Mrs. Marshall-Smith, alarmed by the prospect of a passage-at-arms, decreed quietly that they should both sleep on the question and take it up the next morning. Sylvia had not slept. She had lain in her bed, wide-eyed; a series of pictures passing before her eyes with the unnatural vividness of hallucinations. These pictures were not only of Arnold, of Arnold again, of Arnold and Judith. There were all sorts of odd bits of memories—a conversation overheard years before, between her father and Lawrence, when Lawrence was a little, little boy. He had asked—it was like Lawrence’s eerie ways—apropos of nothing at all, “What sort of a man was Aunt Victoria’s husband?”
His father had said, “A rich man, very rich.” This prompt appearance of readiness to answer had silenced the child for a moment: and then (Sylvia could see his thin little hands patting down the sand-cake he was making) he had persisted, “What kind of a rich man?” His father had said, “Well, he was bald—quite bald—Lawrence, come run a race with me to the woodshed.” Sylvia now, ten years later, wondered why her father had evaded. What kind of a man had Arnold’s father been?
But chiefly she braced herself for the struggle with Aunt Victoria in the morning. It came to her in fleeting glimpses that Aunt Victoria would be only human if she resented with some heat this entire disregard of her wishes; that the discussion might very well end in a quarrel, and that a quarrel would mean the end of Lydford with all that Lydford meant now and potentially. But this perception was swept out of sight, like everything else, in the singleness of her conviction: “Judith must know! Judith must know!”

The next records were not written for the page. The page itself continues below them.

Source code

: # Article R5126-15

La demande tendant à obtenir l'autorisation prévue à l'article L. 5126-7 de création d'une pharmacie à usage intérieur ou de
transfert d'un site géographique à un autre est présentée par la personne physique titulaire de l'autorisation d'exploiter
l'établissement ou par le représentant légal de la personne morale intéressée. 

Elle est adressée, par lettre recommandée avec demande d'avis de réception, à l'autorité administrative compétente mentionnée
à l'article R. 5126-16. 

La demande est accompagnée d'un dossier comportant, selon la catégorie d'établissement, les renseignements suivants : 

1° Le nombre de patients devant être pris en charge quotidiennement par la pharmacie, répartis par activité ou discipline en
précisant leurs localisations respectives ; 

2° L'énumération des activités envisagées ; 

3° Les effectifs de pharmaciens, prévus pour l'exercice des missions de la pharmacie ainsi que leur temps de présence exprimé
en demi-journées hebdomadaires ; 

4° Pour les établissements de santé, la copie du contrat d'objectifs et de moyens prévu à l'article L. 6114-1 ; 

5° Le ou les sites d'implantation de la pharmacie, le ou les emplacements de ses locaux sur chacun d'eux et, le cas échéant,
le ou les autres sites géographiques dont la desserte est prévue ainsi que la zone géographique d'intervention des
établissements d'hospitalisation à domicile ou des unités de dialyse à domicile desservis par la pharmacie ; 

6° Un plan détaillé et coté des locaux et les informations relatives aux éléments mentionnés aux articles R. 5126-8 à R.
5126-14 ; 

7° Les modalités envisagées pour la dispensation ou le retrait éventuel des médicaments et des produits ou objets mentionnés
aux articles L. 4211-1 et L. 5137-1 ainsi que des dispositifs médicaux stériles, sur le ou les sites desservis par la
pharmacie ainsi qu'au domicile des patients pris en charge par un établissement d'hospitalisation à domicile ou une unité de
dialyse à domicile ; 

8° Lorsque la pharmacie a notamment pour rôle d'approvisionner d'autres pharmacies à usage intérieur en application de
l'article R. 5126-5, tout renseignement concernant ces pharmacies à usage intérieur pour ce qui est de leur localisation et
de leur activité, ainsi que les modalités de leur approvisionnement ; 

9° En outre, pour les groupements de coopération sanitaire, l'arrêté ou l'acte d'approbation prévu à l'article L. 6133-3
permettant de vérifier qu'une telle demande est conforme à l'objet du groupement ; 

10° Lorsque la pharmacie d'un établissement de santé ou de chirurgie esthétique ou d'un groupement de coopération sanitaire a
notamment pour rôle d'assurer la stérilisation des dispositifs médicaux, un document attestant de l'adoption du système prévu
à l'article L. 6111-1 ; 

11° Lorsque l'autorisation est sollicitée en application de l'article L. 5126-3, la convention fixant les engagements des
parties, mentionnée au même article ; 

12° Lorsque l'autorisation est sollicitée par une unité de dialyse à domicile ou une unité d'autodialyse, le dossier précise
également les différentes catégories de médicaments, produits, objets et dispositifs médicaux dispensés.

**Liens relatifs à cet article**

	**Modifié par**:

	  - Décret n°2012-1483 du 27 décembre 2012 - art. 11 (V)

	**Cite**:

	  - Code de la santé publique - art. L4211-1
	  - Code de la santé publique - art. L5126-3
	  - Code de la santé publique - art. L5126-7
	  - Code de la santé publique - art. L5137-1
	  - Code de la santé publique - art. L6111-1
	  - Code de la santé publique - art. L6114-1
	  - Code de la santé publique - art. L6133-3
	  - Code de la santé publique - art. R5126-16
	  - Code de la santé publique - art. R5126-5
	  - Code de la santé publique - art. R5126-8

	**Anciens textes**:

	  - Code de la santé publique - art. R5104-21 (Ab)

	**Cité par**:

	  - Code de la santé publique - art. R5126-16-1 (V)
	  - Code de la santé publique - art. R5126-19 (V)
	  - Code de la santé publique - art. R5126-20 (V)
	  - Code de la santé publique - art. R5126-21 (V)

There was, however, no struggle with Aunt Victoria in the morning. Mrs. Marshall-Smith, encountering the same passionate outcry, recognized an irresistible force when she encountered it; recognized it, in fact, soon enough to avoid the long-drawn-out acrimony of discussion into which a less intelligent woman would inevitably have plunged; recognized it almost, but not quite, in time to shut off from Sylvia’s later meditations certain startling vistas down which she had now only fleeting glimpses. “Very well, my dear,” said Mrs. Marshall-Smith, her cherished clarity always unclouded by small resentments,—“very well, we will trust in your judgment rather than my own. I don’t pretend to understand present-day girls, though I manage to be very fond of one of them. Judith is your sister. You will do, of course, what you think is right. It means, of course, Judith being what she is, that she will instantly cast him off; and Arnold being what he is, that means that he will drink himself into delirium tremens in six months. His father ...” She stopped short, closing with some haste the door to a vista, and poured herself another cup of coffee. They were having breakfast in her room, both in negligee and lacy caps, two singularly handsome representatives of differing generations. Mrs. Marshall-Smith looked calm, Sylvia extremely agitated. She had been awake at the early hour of deadly pale dawn when a swift, long-barreled car had drawn up under the porte-cochere and Arnold had been taken away under the guard of a short, broad, brawny man with disproportionately long arms. She was not able to swallow a mouthful of breakfast.